As for the cooled-off frozen meal market, a consumer migration to fresh alternatives on the store’s perimeter may be to blame, the company said.

“In our largest category, in frozen, we’ve been winning market share, as you know, over a number of years, within this large category,” Mr. Rodkin said. “A lot of that’s been driven by really strong innovation, marketing, etc., but we can tell you that the intensity of the merchandising really ramped up some pieces of some segments of that frozen category. … We had been trying to stay on a patch of driving toward more pull, but frankly, given the fact that we’ve won a lot of market share in several of these segments, we’ve seen competitors really dial it up this summer. We’ve got to do what we need to do to win back that market share, and it’s really not a return in hoping for an immediate return to rationality. It’s really, in the near-term, a return to our fair share of merchandising.”

As a result of these efforts, ConAgra said it expects the Consumer Foods division to post flat volume performance and low single-digit growth for the full year.

“Price value is more important than ever before, and we need to get back our share of quality merchandising and our market share,” Mr. Rodkin said. “This environment’s requiring us to be more cost conscious across the whole company so that we can deliver that value. This includes raising the bar and being more selective on where we spend our resources, including our marketing dollars.”

Or, perhaps, shedding businesses.

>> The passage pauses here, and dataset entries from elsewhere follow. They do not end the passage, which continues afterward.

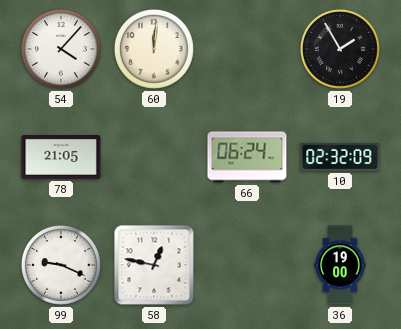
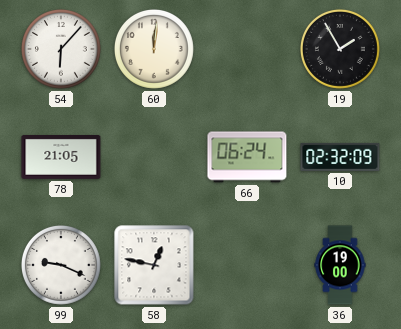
54: 4:07 -> 6:07
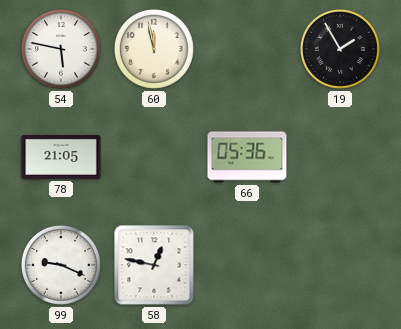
54: 6:07 -> 5:47
60: 12:01 -> 11:58
66: 06:24 -> 05:36
10: 02:32 -> none
36: 19:00 -> none
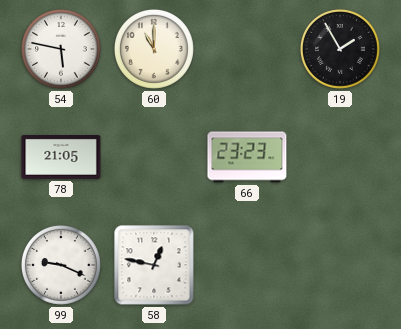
60: 11:58 -> 11:00
66: 05:36 -> 23:23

Earlier this month, the company announced the divesture of its Lightlife brand of meat alternatives to a private equity firm.

“Lightlife, frankly, we did not have enough focus on that particular segment,” Mr. Rodkin said. “It was our only real entry into that part of the store and we just couldn’t provide the kind of focus on it. It’s a nice business, a good equity, but better focus from a different company will help that business.”

For its Commercial Foods segment, ConAgra predicted a decrease in operating profit, driven by the negative effect of losing a major food service customer from its Lamb Weston potatoes business as well as the impact from its Ardent Mills transaction with Cargill and CHS, Inc.

“…we’ve got a strong commercial business led by Lamb Weston,” Mr. Rodkin said. “Yes, we did have and do have a short-term bump with a key customer, but this is a big-scale, high-market share, global-footprint business that will continue to grow and deliver us strong returns.”

Additionally, ConAgra lowered expectations for its Ralcorp business as it continues working to integrate and restructure the newly acquired division, but the company sees eventual payoff in its private-brand strategy.

“We’re working hard to get ourselves in position to really drive that growth by leveraging our new operating organization, scale, and our C.P.G. capabilities,” Mr. Rodkin said. “It's taking some time to rebuild and rewire this organization, but it's coming together well and we can, as I said before, see a light at the end of the tunnel.”